**Lesetext:**
* * * *
Flussschwimmen – eine Spezialität Schweizer Städte
Menschen springen in einen Fluss, lassen sich treiben und steigen ein paar hundert Meter flussabwärts beglückt aus dem Wasser: was in Schweizer Städten normal ist, verblüfft Besucherinnen und Besucher aus dem Ausland. Und das mit gutem Grund: Das Phänomen Flussschwimmen gibt es sonst auf der Welt nur selten.
Sich über lange Strecken von der Strömung tragen lassen. In der Badehose oder im Badekleid am Ufer flussaufwärts spazieren, um von einer Brücke oder über eine Einstiegsleiter wieder ins kühle Nass zu springen. Dieses spezielle Baderitual fasziniert ausländische Gäste, die Schweizer Städte besuchen, immer wieder aufs Neue.
Ob in Zürich, Genf, Bern, Basel oder Thun: überall frönen Tausende Menschen seit Langem dieser Freizeitbeschäftigung – mit oder ohne Gummiboot. Sie beschert typisch schweizerische und zugleich multikulturelle Glücksmomente, die verbinden. Und sie ist für einmal eine Schweizer Tradition, die sich primär im urbanen Raum abspielt.
* * * *
**Arbeitsauftrag 1:**
Schreiben Sie aus dem Lesetext zum Flussschwimmen den Abschnitt ab, der bei den Worten „Flussschwimmen – eine“ beginnt und nach den Worten „wieder aufs Neue.“ endet.
**Arbeitsauftrag 2:**
Führen Sie den Lesetext zum Flussschwimmen im Anschluss an seinen letzten Satz weiter.
Die anschließenden Einträge sind eigenständiges Material und gehören nicht zum Lesetext zum Flussschwimmen.

(Extrahierte Dateneinträge)
* * * *
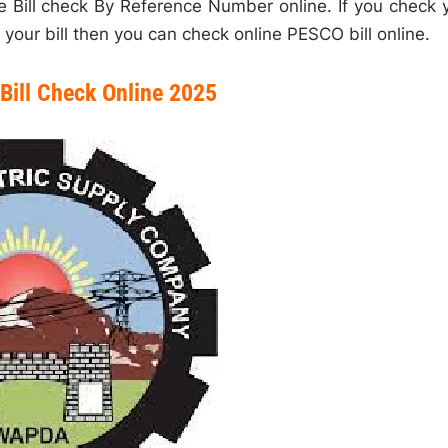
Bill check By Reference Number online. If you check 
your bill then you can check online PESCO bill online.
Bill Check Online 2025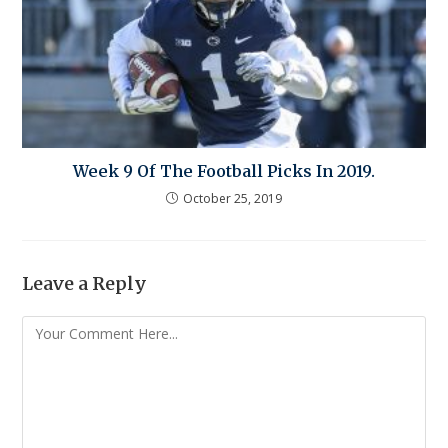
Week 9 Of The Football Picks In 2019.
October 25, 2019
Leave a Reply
* * * *
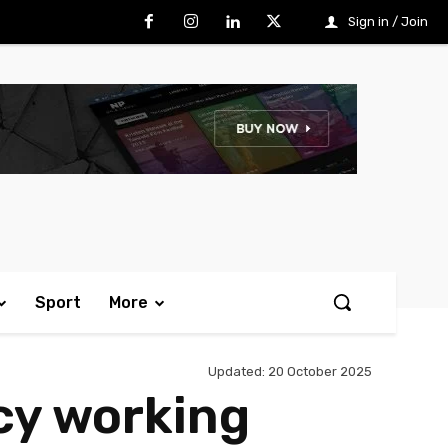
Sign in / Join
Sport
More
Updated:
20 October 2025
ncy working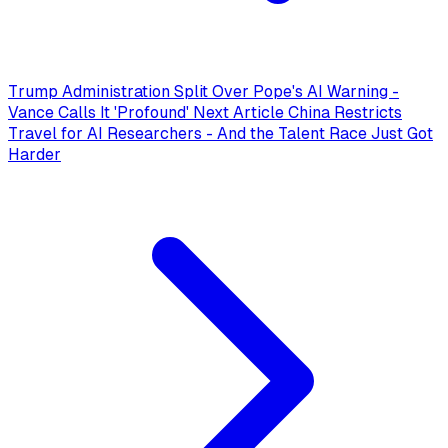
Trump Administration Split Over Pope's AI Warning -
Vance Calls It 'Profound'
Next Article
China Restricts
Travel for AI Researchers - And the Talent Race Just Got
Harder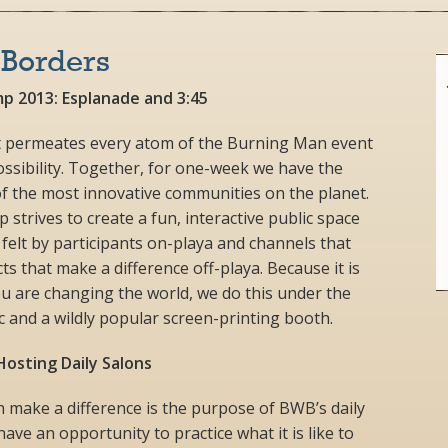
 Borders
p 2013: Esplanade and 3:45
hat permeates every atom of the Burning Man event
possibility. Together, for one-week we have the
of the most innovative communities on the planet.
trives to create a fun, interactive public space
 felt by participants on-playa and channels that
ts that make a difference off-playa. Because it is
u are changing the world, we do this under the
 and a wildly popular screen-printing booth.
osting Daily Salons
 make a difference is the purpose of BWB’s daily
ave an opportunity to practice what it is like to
* * * *
**Lösung 1:**
Flussschwimmen – eine Spezialität Schweizer Städte
Menschen springen in einen Fluss, lassen sich treiben und steigen ein paar hundert Meter flussabwärts beglückt aus dem Wasser: was in Schweizer Städten normal ist, verblüfft Besucherinnen und Besucher aus dem Ausland. Und das mit gutem Grund: Das Phänomen Flussschwimmen gibt es sonst auf der Welt nur selten.
Sich über lange Strecken von der Strömung tragen lassen. In der Badehose oder im Badekleid am Ufer flussaufwärts spazieren, um von einer Brücke oder über eine Einstiegsleiter wieder ins kühle Nass zu springen. Dieses spezielle Baderitual fasziniert ausländische Gäste, die Schweizer Städte besuchen, immer wieder aufs Neue.

**Lösung 2:**
Erfahrungsbericht von Andreas aus Deutschland
Als der Deutsche Andreas Ruby 2015 nach Basel kam, war er vom Rheinschwimmen sofort begeistert. Als Direktor des Schweizerischen Architekturmuseums in Basel widmete er dem Schwimmen in urbanen Gewässern kurzerhand eine Ausstellung mit dem Titel Swim City. «Ich habe den Sprung ins Wasser sehr schnell selbst gewagt – in Begleitung von Einheimischen. Das ist die wichtigste Regel: Man sollte sich von ortskundigen Schwimmern einführen lassen, denn im Fluss lauern durchaus Gefahren. Seither gehe ich im Sommer jeden Abend gegen 18 Uhr schwimmen. Ich treffe mich mit Freunden, und wir machen ein paar Runden. Während man sich mitten in der Stadt gemütlich im Wasser treiben lässt, geniesst man einen einzigartigen Blick auf die Umgebung. Beim Flussschwimmen, das mehr geselliges Vergnügen als Sport ist, kommt man auch schnell mit Gleichgesinnten ins Gespräch.»
Eine Lebensart, die mir sehr gefällt, nicht nur wegen der hedonistischen Freude, die ich dabei empfinde, sondern auch wegen der Tatsache, dass so etwas in einem Land überhaupt möglich ist.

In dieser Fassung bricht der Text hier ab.